Strike to affect programs

Provincewide: Issues include job security, bumping.

Fun for all: While others watch

Shuswap Association For Community Living day programs could come to a grinding halt.

With the threat of a province-wide strike looking more like an eventuality, the organization that creates opportunities and provides support to individuals with intellectual disabilities has negotiated an essential services agreement with CUPE and the Community Social Services Employers Association.

SACL executive director Jo-Anne Crawford says the strike will close day programs at the Salmon River Road site. Those employed in community jobs will continue to receive limited support from management staff so they are able to retain their jobs, and some of the individuals who have one-on-one support contracts will also continue to receive some staff support.

But only those whose living situations are vulnerable will get SACL support.

“It’s only some of them, not all of them,” she says.

Crawford says SACL has negotiated as much service for their clients as possible, comparing this to school strikes where parents and caregivers are left having to find their own solutions.

SACL employs 30 full-time, part-time and casual staff whose collective agreement ended March 31, 2010.

Kathie Best, a members services official with the employers association that bargains for several provincial ministries, says the Public Sector Employers Council has dictated a zero- increase mandate across the health sector.

“We’ve been having this current round of bargaining for about 18 months.
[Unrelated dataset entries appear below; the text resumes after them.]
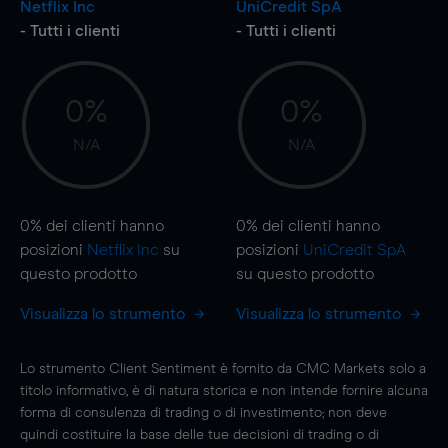
Netflix Inc
UniCredit SpA
- Tutti i clienti
- Tutti i clienti
0%
0%
N/A
N/A
0%
dei clienti hanno
0%
dei clienti hanno
posizioni
Netflix Inc
su
posizioni
UniCredit SpA
questo prodotto
su questo prodotto
Visualizza lo strumento
Visualizza lo strumento
Lo strumento Client Sentiment è fornito da CMC Markets solo a
titolo informativo, è di natura storica e non intende fornire alcuna
forma di consulenza di trading o di investimento; non deve
quindi costituire la base delle tue decisioni di trading o di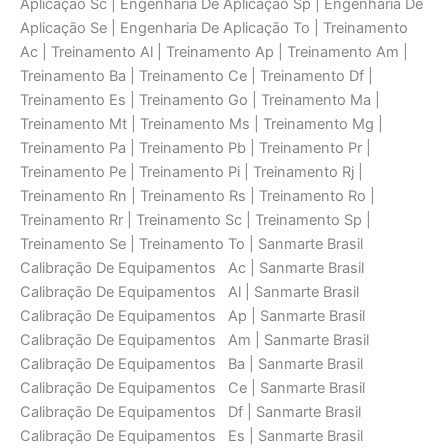
Aplicaçāo Sc | Engenharia De Aplicaçāo Sp | Engenharia De
Aplicaçāo Se | Engenharia De Aplicaçāo To | Treinamento
Ac | Treinamento Al | Treinamento Ap | Treinamento Am |
Treinamento Ba | Treinamento Ce | Treinamento Df |
Treinamento Es | Treinamento Go | Treinamento Ma |
Treinamento Mt | Treinamento Ms | Treinamento Mg |
Treinamento Pa | Treinamento Pb | Treinamento Pr |
Treinamento Pe | Treinamento Pi | Treinamento Rj |
Treinamento Rn | Treinamento Rs | Treinamento Ro |
Treinamento Rr | Treinamento Sc | Treinamento Sp |
Treinamento Se | Treinamento To | Sanmarte Brasil
Calibraçāo De Equipamentos Ac | Sanmarte Brasil
Calibraçāo De Equipamentos Al | Sanmarte Brasil
Calibraçāo De Equipamentos Ap | Sanmarte Brasil
Calibraçāo De Equipamentos Am | Sanmarte Brasil
Calibraçāo De Equipamentos Ba | Sanmarte Brasil
Calibraçāo De Equipamentos Ce | Sanmarte Brasil
Calibraçāo De Equipamentos Df | Sanmarte Brasil
Calibraçāo De Equipamentos Es | Sanmarte Brasil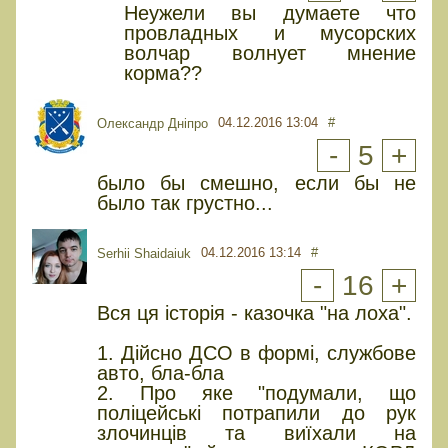
Неужели вы думаете что
провладных и мусорских
волчар волнует мнение
корма??
04.12.2016 13:04
#
Олександр Дніпро
-
5
+
было бы смешно, если бы не
было так грустно...
04.12.2016 13:14
#
Serhii Shaidaiuk
-
16
+
Вся ця історія - казочка "на лоха".
1. Дійсно ДСО в формі, службове
авто, бла-бла
2. Про яке "подумали, що
поліцейські потрапили до рук
злочинців та виїхали на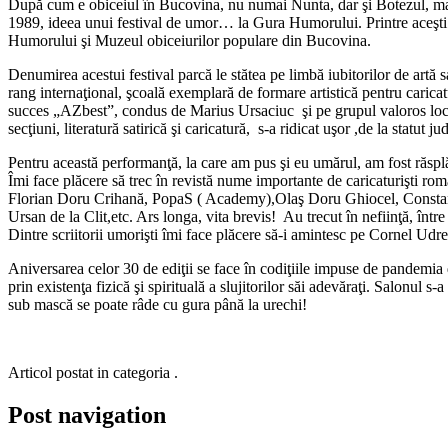
După cum e obiceiul în Bucovina, nu numai Nunta, dar şi Botezul, mar
1989, ideea unui festival de umor… la Gura Humorului. Printre aceşti 
Humorului şi Muzeul obiceiurilor populare din Bucovina.
Denumirea acestui festival parcă le stătea pe limbă iubitorilor de artă
rang internaţional, şcoală exemplară de formare artistică pentru caricat
succes „AZbest”, condus de Marius Ursaciuc şi pe grupul valoros loc
secţiuni, literatură satirică şi caricatură, s-a ridicat uşor ,de la statut j
Pentru această performanţă, la care am pus şi eu umărul, am fost răsp
Îmi face plăcere să trec în revistă nume importante de caricaturişti 
Florian Doru Crihană, PopaS ( Academy),Olaş Doru Ghiocel, Constan
Ursan de la Clit,etc. Ars longa, vita brevis! Au trecut în nefiinţă, în
Dintre scriitorii umorişti îmi face plăcere să-i amintesc pe Cornel 
Aniversarea celor 30 de ediţii se face în codiţiile impuse de pandemia
prin existenţa fizică şi spirituală a slujitorilor săi adevăraţi. Salonul
sub mască se poate râde cu gura până la urechi!
Articol postat in categoria .
Post navigation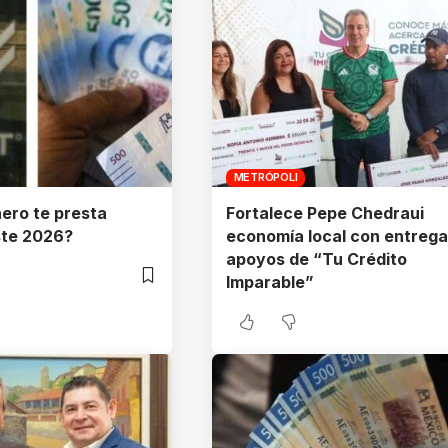
METRÓPOLI
ero te presta
Fortalece Pepe Chedraui
ste 2026?
economía local con entrega
apoyos de “Tu Crédito
Imparable”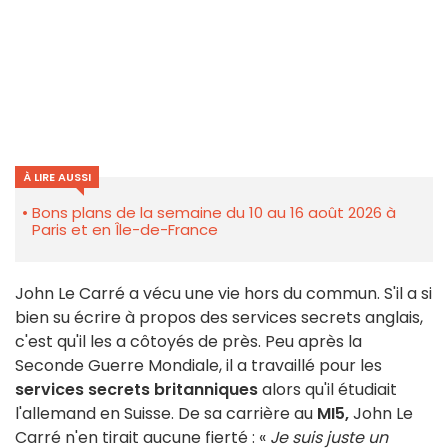
À LIRE AUSSI
Bons plans de la semaine du 10 au 16 août 2026 à
Paris et en Île-de-France
John Le Carré a vécu une vie hors du commun. S'il a si
bien su écrire à propos des services secrets anglais,
c'est qu'il les a côtoyés de près. Peu après la
Seconde Guerre Mondiale, il a travaillé pour les
services secrets britanniques
alors qu'il étudiait
l'allemand en Suisse. De sa carrière au
MI5,
John Le
Carré n'en tirait aucune fierté : «
Je suis juste un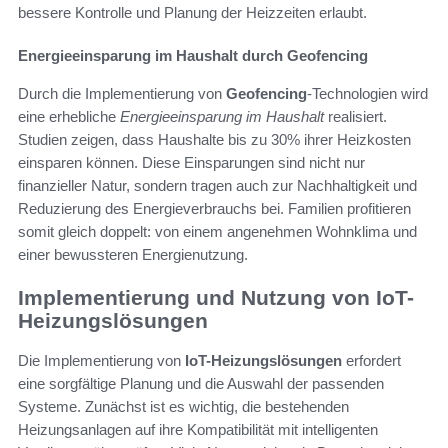
bessere Kontrolle und Planung der Heizzeiten erlaubt.
Energieeinsparung im Haushalt durch Geofencing
Durch die Implementierung von
Geofencing
-Technologien wird
eine erhebliche
Energieeinsparung im Haushalt
realisiert.
Studien zeigen, dass Haushalte bis zu 30% ihrer Heizkosten
einsparen können. Diese Einsparungen sind nicht nur
finanzieller Natur, sondern tragen auch zur Nachhaltigkeit und
Reduzierung des Energieverbrauchs bei. Familien profitieren
somit gleich doppelt: von einem angenehmen Wohnklima und
einer bewussteren Energienutzung.
Implementierung und Nutzung von IoT-
Heizungslösungen
Die Implementierung von
IoT-Heizungslösungen
erfordert
eine sorgfältige Planung und die Auswahl der passenden
Systeme. Zunächst ist es wichtig, die bestehenden
Heizungsanlagen auf ihre Kompatibilität mit intelligenten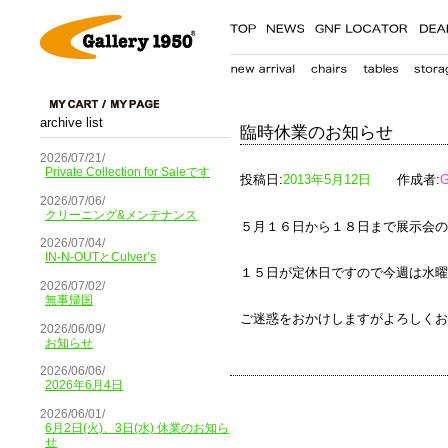
archive list
臨時休業のお知らせ
2026/07/21/
Private Collection for Saleです
投稿日:
2013年5月12日
作成者:
G
2026/07/06/
クリーニング&メンテナンス
５月１６日から１８日まで展示会の
2026/07/04/
IN-N-OUTとCulver’s
１５日が定休日ですので今週は水曜
2026/07/02/
無事帰国
ご迷惑をおかけしますがよろしくお
2026/06/09/
お知らせ
2026/06/06/
2026年6月4日
2026/06/01/
6月2日(火)、3日(水) 休業のお知ら
せ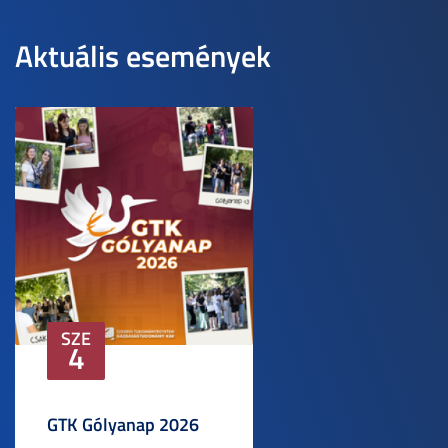
Aktuális események
SZE
4
GTK Gólyanap 2026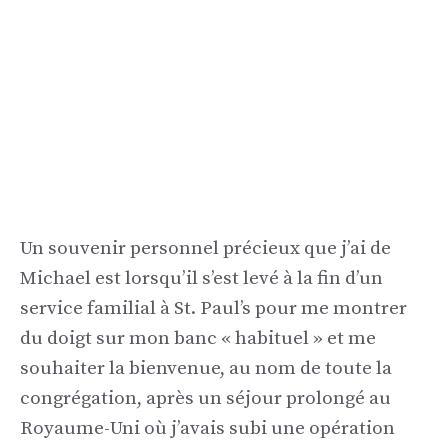
Un souvenir personnel précieux que j’ai de
Michael est lorsqu’il s’est levé à la fin d’un
service familial à St. Paul’s pour me montrer
du doigt sur mon banc « habituel » et me
souhaiter la bienvenue, au nom de toute la
congrégation, après un séjour prolongé au
Royaume-Uni où j’avais subi une opération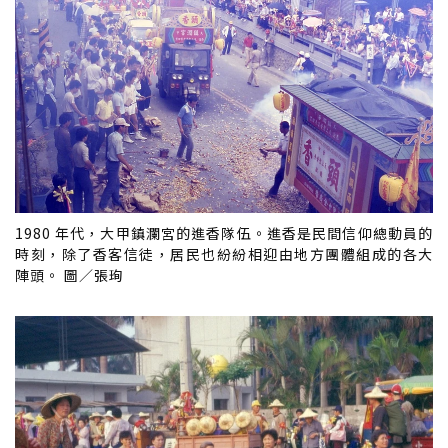
1980 年代，大甲鎮瀾宮的進香隊伍。進香是民間信仰總動員的
時刻，除了香客信徒，居民也紛紛相迎由地方團體組成的各大
陣頭。 圖／張珣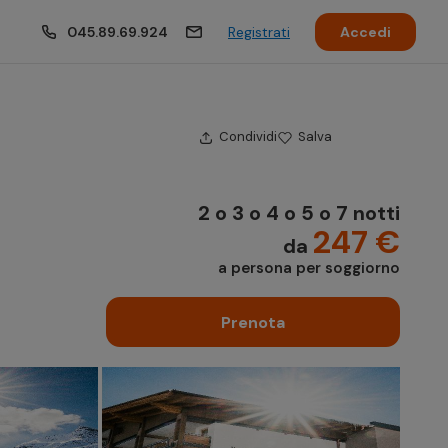
045.89.69.924
Registrati
Accedi
Condividi
Salva
2 o 3 o 4 o 5 o 7 notti
247 €
da
a persona per soggiorno
Prenota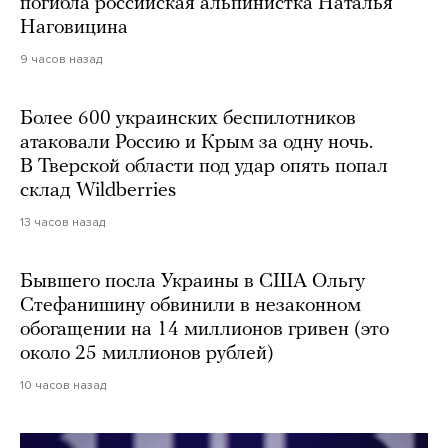
погибла российская альпинистка Наталья
Наговицина
9 часов назад
Более 600 украинских беспилотников
атаковали Россию и Крым за одну ночь.
В Тверской области под удар опять попал
склад Wildberries
13 часов назад
Бывшего посла Украины в США Ольгу
Стефанишину обвинили в незаконном
обогащении на 14 миллионов гривен (это
около 25 миллионов рублей)
10 часов назад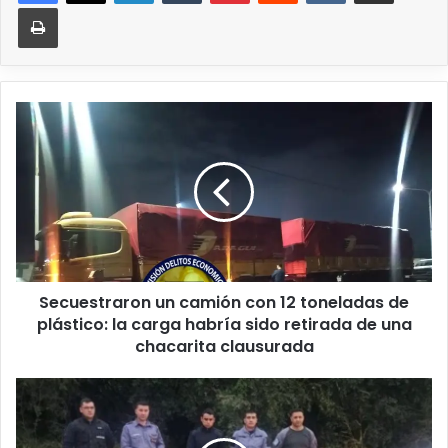
Secuestraron un camión con 12 toneladas de
plástico: la carga habría sido retirada de una
chacarita clausurada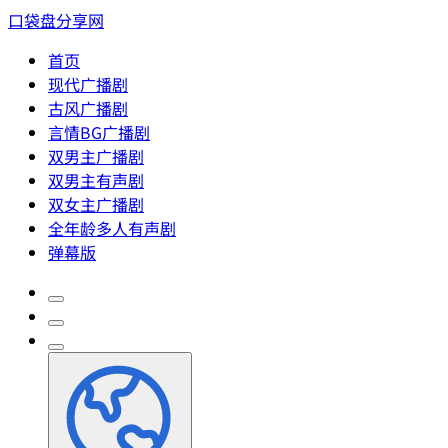
口袋盘分享网
首页
现代广播剧
古风广播剧
言情BG广播剧
双男主广播剧
双男主有声剧
双女主广播剧
全年龄多人有声剧
弹幕版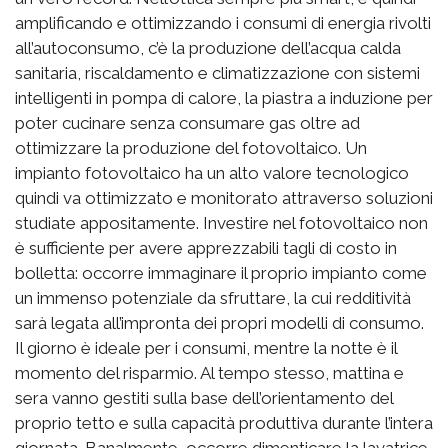
amplificando e ottimizzando i consumi di energia rivolti
all’autoconsumo, c’è la produzione dell’acqua calda
sanitaria, riscaldamento e climatizzazione con sistemi
intelligenti in pompa di calore, la piastra a induzione per
poter cucinare senza consumare gas oltre ad
ottimizzare la produzione del fotovoltaico. Un
impianto fotovoltaico ha un alto valore tecnologico
quindi va ottimizzato e monitorato attraverso soluzioni
studiate appositamente. Investire nel fotovoltaico non
è sufficiente per avere apprezzabili tagli di costo in
bolletta: occorre immaginare il proprio impianto come
un immenso potenziale da sfruttare, la cui redditività
sarà legata all’impronta dei propri modelli di consumo.
Il giorno è ideale per i consumi, mentre la notte è il
momento del risparmio. Al tempo stesso, mattina e
sera vanno gestiti sulla base dell’orientamento del
proprio tetto e sulla capacità produttiva durante l’intera
giornata. Banalmente, occorre dimenticare la lavatrice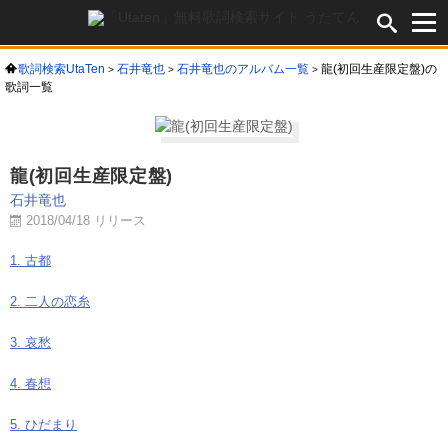
歌詞検索UtaTen
石井竜也
石井竜也のアルバム一覧
龍(初回生産限定盤)の
歌詞一覧
龍(初回生産限定盤)
石井竜也
2018/04/18 リリース
1. 古都
2. 二人の恋糸
3. 哀愁
4. 春想
5. ひだまり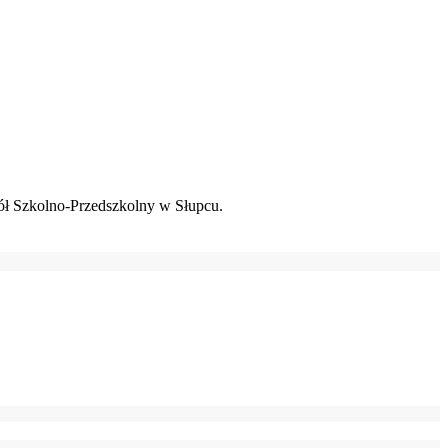
ł Szkolno-Przedszkolny w Słupcu.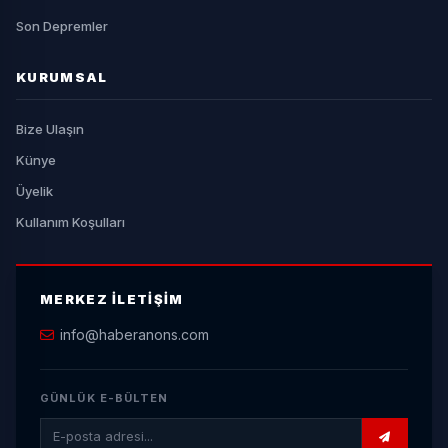
Son Depremler
KURUMSAL
Bize Ulaşın
Künye
Üyelik
Kullanım Koşulları
MERKEZ İLETIŞIM
info@haberanons.com
GÜNLÜK E-BÜLTEN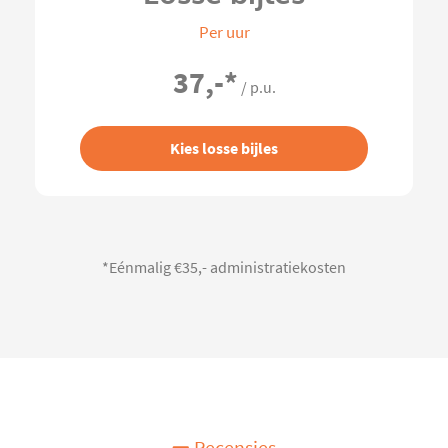
Per uur
37,-
*
/ p.u.
Kies losse bijles
*Eénmalig €35,- administratiekosten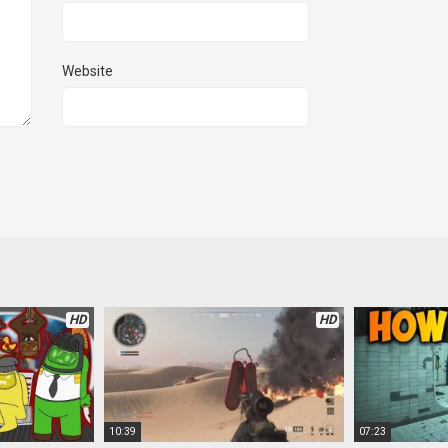
Website
HD
HD
10:39
07:23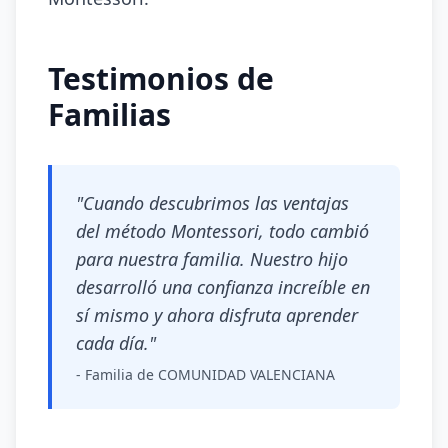
Testimonios de
Familias
"Cuando descubrimos las ventajas
del método Montessori, todo cambió
para nuestra familia. Nuestro hijo
desarrolló una confianza increíble en
sí mismo y ahora disfruta aprender
cada día."
- Familia de COMUNIDAD VALENCIANA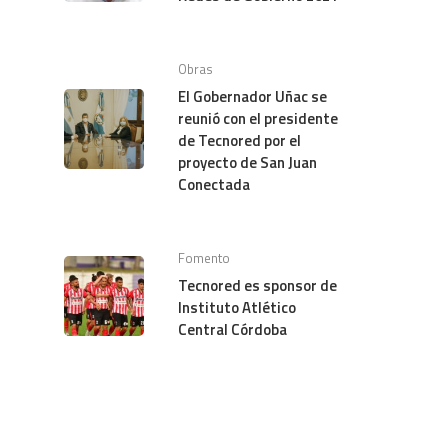
Obras
El Gobernador Uñac se
reunió con el presidente
de Tecnored por el
proyecto de San Juan
Conectada
Fomento
Tecnored es sponsor de
Instituto Atlético
Central Córdoba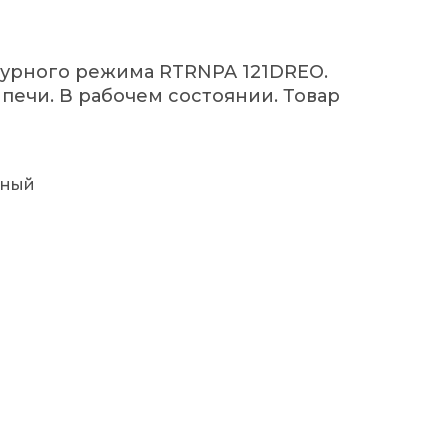
урного режима RTRNPA 121DREO.
печи. В рабочем состоянии. Товар
рный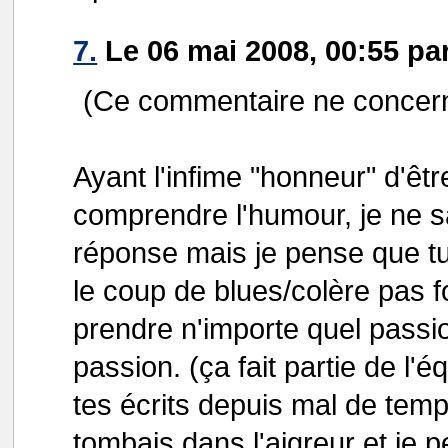
7.
Le 06 mai 2008, 00:55 p
(Ce commentaire ne concer
Ayant l'infime "honneur" d'être
comprendre l'humour, je ne s
réponse mais je pense que tu
le coup de blues/colère pas f
prendre n'importe quel pass
passion. (ça fait partie de l'
tes écrits depuis mal de temps
tombais dans l'aigreur et je 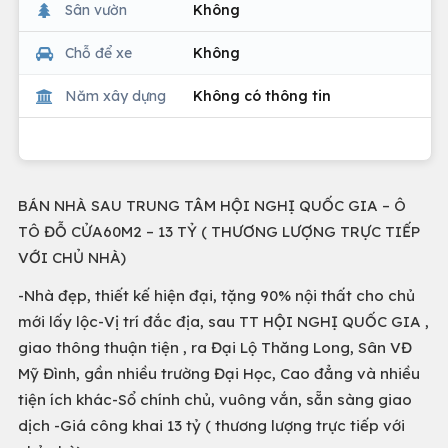
Sân vườn
Không
Chỗ để xe
Không
Năm xây dựng
Không có thông tin
BÁN NHÀ SAU TRUNG TÂM HỘI NGHỊ QUỐC GIA – Ô
TÔ ĐỖ CỬA60M2 – 13 TỶ ( THƯƠNG LƯỢNG TRỰC TIẾP
VỚI CHỦ NHÀ)
-Nhà đẹp, thiết kế hiện đại, tặng 90% nội thất cho chủ
mới lấy lộc-Vị trí đắc địa, sau TT HỘI NGHỊ QUỐC GIA ,
giao thông thuận tiện , ra Đại Lộ Thăng Long, Sân VĐ
Mỹ Đình, gần nhiều trường Đại Học, Cao đẳng và nhiều
tiện ích khác-Sổ chính chủ, vuông vắn, sẵn sàng giao
dịch -Giá công khai 13 tỷ ( thương lượng trực tiếp với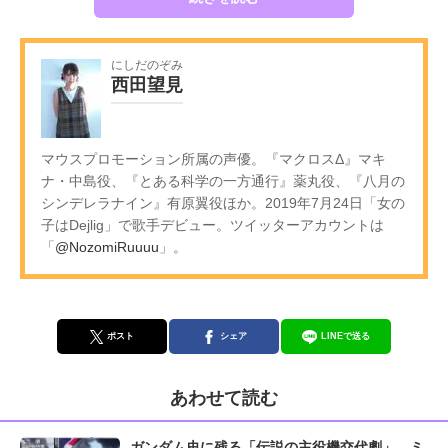
にしだのぞみ
西田望見
マウスプロモーション所属の声優。『マクロスΔ』マキ
ナ・中島役、『とある科学の一方通行』薬丸役、『八月の
シンデレラナイン』有原翼役ほか。2019年7月24日「女の
子はDejlig」で歌手デビュー。ツイッターアカウントは
「
@NozomiRuuuu
」。
ポスト
シェア
LINEで送る
あわせて読む
ガンダム史に残る「伝説の主役機交代劇」、ミ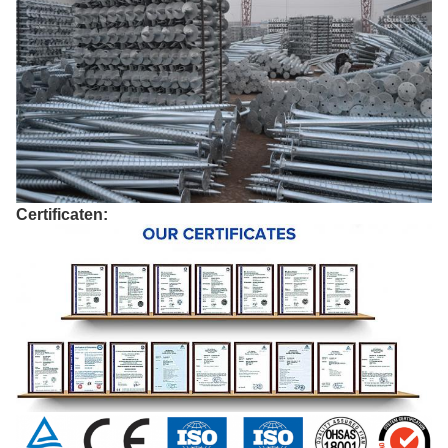
Certificaten: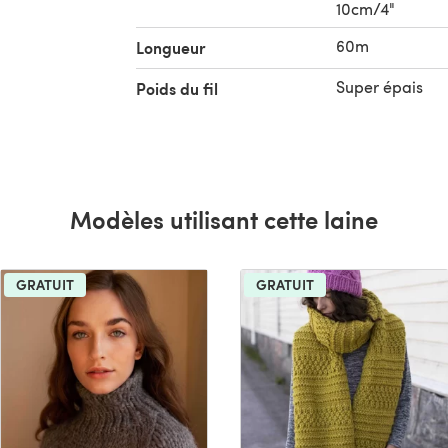
10cm/4"
60m
Longueur
Super épais
Poids du fil
Modèles utilisant cette laine
GRATUIT
GRATUIT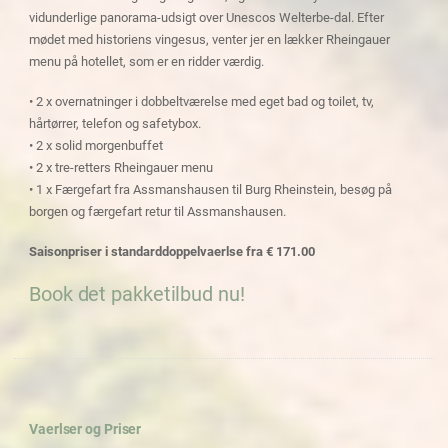
vidunderlige panorama-udsigt over Unescos Welterbe-dal. Efter
mødet med historiens vingesus, venter jer en lækker Rheingauer
menu på hotellet, som er en ridder værdig.
• 2 x overnatninger i dobbeltværelse med eget bad og toilet, tv,
hårtørrer, telefon og safetybox.
• 2 x solid morgenbuffet
• 2 x tre-retters Rheingauer menu
• 1 x Færgefart fra Assmanshausen til Burg Rheinstein, besøg på
borgen og færgefart retur til Assmanshausen.
Saisonpriser i standarddoppelvaerlse fra € 171.00
Book det pakketilbud nu!
Vaerlser og Priser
We’re ready to come back to the table, but the union took their strike vote,” she says. “We have a set mandate of zero and unions are asking for more than that.”

Cheryl Colborne, CUPE Social Services co-ordinator, disagrees. She says the union understands there will be no more money, but job security, bumping and employment options need to be addressed.

“We have to have something to take back to our members,” she says, noting that moving clients to unlicensed or unmonitored homes is breaking up families. “They’re saying they’re (new accommodations) adequate, but they’re not and studies have proven that.”

Colborne says that in their haste to find cheaper care and alternate services, the province is robbing longtime employees of job security. She says community services is the worst-paid sector, with the worst benefits.

“We’re asking for very minor improvements, but our members have taken a strong strike vote – 82 per cent overall, and I have to tell you, in a sector where many (employees) are women, single parents working more than one job, that’s huge,” she says.

Crawford, meanwhile, says SACL management supports staff wholeheartedly.

“They put in a lot of overtime hours – we all do that,” she says. “I think it was somewhere in the neighbourhood of 400 hours last year.”

Crawford says changes to how services are provided have shut down day programs like the popular wood shop, which will close Oct. 1.

“The old programs were five days a week,” she says, noting employees knew when they would be working.

“Now, with individualized services, they might work with one individual four hours and another for another few hours. It’s very scattered.”

 

The process of completing essential services contracts throughout the province will be completed by Aug. 5. After that, the union need only deliver a 72-hour notice prior to striking.